— Эх, Тазя, дорогой, — говорил он с искусственной слащавостью, стараясь прикрыть твердость и властную нетерпимость своего голоса. — Слышал, что ты уже совершенно определился: женишься вроде на богатой невесте. Но не долго продлится это твое богатство. У нас уже все пришло в движение. Все пойдет как по маслу, потому что у противной стороны нет сил, готовых достаточно напрячься, нет веса. И стоит только лавине сорваться, хочешь не хочешь, докатится до дна.
— Дорогой Саетан, — начал Атаназий, и его неприятно передернуло, — только, пожалуйста, не таким образом. Я и сам теперь пребываю в состоянии радикальных перемен, но твое отношение к таким вещам любого может покоробить.
Темпе смутился.
— Не читал последние мои стихи? — спросил он. — Чистосоциальные паштетики, начиненные взрывным материалом. Стих для меня ценен в той мере, в какой он заменяет своими флюидами агитацию. Экономия средств...
— Я вообще не читаю стихов, так мне опротивело отсутствие настоящей изобретательности и выдумывание совершенно неуместных художественных приемов, как бы независимо от поставленной задачи, это высасывание содержания из случайных сопоставлений по ходу писанины, эта рифмоплетческая техника, прикрывающая безнадежную творческую пустоту! Но твой томик я прочитал, хоть и содрогался от отвращения. Искусство в услужении у примитивных желудков (а что поделаешь: стихи-то хорошие) — беззаконие и святотатство!
Темпе свободно и широко рассмеялся. От него шел дух голосистой улицы, от него шел горячий пар сплоченной человеческой массы. Он на самом деле был доволен.
— Я ожидал, что такой типично нигилистический буржуйчик, как ты, а вдобавок еще и эстет, не может реагировать иначе. Есть стихи — увядшие листья, а есть стихи — бомбы. Мне хочется вымести из нашей поэзии всю эту кучу мусора; стыдно сказать — какие-то парфюмерные этикетки и презервативы... Содержание, содержание — вот что главное, оно-то тебя и оскорбляет.
— Ошибаешься, — гневно ответил Атаназий, с сильным отвращением всматриваясь в лицо Темпе. Как же теперь его задевали черные огненные беспокойные глаза, светло-рыжие вьющиеся волосы и какая-то телячья, местами прыщавая кожа, но прежде всего — неизвестно где скрытая, дразнящая мощь этого человека. — Ошибаешься. Мне претит как раз форма, а не содержание.
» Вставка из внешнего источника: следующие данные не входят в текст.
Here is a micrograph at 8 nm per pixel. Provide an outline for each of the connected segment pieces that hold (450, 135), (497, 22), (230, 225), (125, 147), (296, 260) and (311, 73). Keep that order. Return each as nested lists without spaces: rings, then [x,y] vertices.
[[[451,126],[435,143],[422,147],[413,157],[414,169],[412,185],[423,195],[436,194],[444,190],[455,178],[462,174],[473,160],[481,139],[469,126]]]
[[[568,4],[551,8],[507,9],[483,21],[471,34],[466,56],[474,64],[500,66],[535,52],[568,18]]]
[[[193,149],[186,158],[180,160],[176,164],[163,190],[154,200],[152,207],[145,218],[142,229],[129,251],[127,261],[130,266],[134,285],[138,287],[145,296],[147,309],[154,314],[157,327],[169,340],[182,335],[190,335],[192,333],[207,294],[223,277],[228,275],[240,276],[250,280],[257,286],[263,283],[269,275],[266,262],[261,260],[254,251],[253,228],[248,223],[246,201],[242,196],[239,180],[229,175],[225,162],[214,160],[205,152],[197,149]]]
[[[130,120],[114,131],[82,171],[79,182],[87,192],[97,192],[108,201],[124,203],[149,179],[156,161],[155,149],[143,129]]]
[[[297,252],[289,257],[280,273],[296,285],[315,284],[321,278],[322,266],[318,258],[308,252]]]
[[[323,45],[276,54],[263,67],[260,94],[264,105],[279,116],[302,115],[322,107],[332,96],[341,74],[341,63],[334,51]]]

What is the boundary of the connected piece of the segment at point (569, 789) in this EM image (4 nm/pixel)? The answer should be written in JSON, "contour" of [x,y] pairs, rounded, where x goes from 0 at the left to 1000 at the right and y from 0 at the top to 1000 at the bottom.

То, что ты описываешь замученных коммунистов, и жирующих шпиков, и окаменевшие души судей, и националистический блеф, как таковое меня не коробит вовсе — это такой же жизненный материал, как и любой другой. Но мне не нравится, что этот новый материал, без грана веры в его художественную ценность, ты намеренно впихиваешь в прогнившую форму старой поэзии, используя, самое большее, и так уже затасканные футуристические заморочки — это меня наполняет отвращением и к деталям содержания твоих стихов: смрада подворотен, пота, нищеты, безнадежной оглупляющей работы, тюрем и лакомящихся спаржей шпиков, — отвращением к самому материалу, не переработанному в художественные элементы. Этот материал не будит во мне того чувства, на которое он рассчитан, как в непереваренной пище видны отдельно морковь, горох и фасоль, так и в твоих стихах отдельно плавает форма и отдельно содержание, отвратительное к тому же. Я не говорю уже о более общих идеях, потому что их не видать, а что меня раздражает, так это то, что к форме как таковой никаких претензий не имею.
— Так, значит ты бы предпочел смотреть на революцию из театральной ложи, как на зрелище; а еще лучше, если бы оно было поставлено этими новыми якобы социальными артистами, которые из всего хотят сделать псевдоартистический балаганчик: из митинга, из уличной перестрелки, из самого труда, наконец! Идиотизм этой идеи просто бросается в глаза, но, несмотря на это, отдельные серьезные люди все еще раздумывают над такой возможностью. Ах, противно становится от всех этих наших артистов, и одних и других: мерзкие черви в гниющей падали. Только теперь, когда они убедились, что могут сдохнуть в своих башнях из собачьей кости с голоду, потому что общество раскусило, чего они стоят, они милостиво снисходят к обществу, предлагая ему свои конструктивистские способности. Фу, да только я не из их числа. Искусство должно прислуживать идее, быть ее жалким служкой. И вот еще самая существенная его роль: покорно, подобно дрессированной скотине, выражать что велено.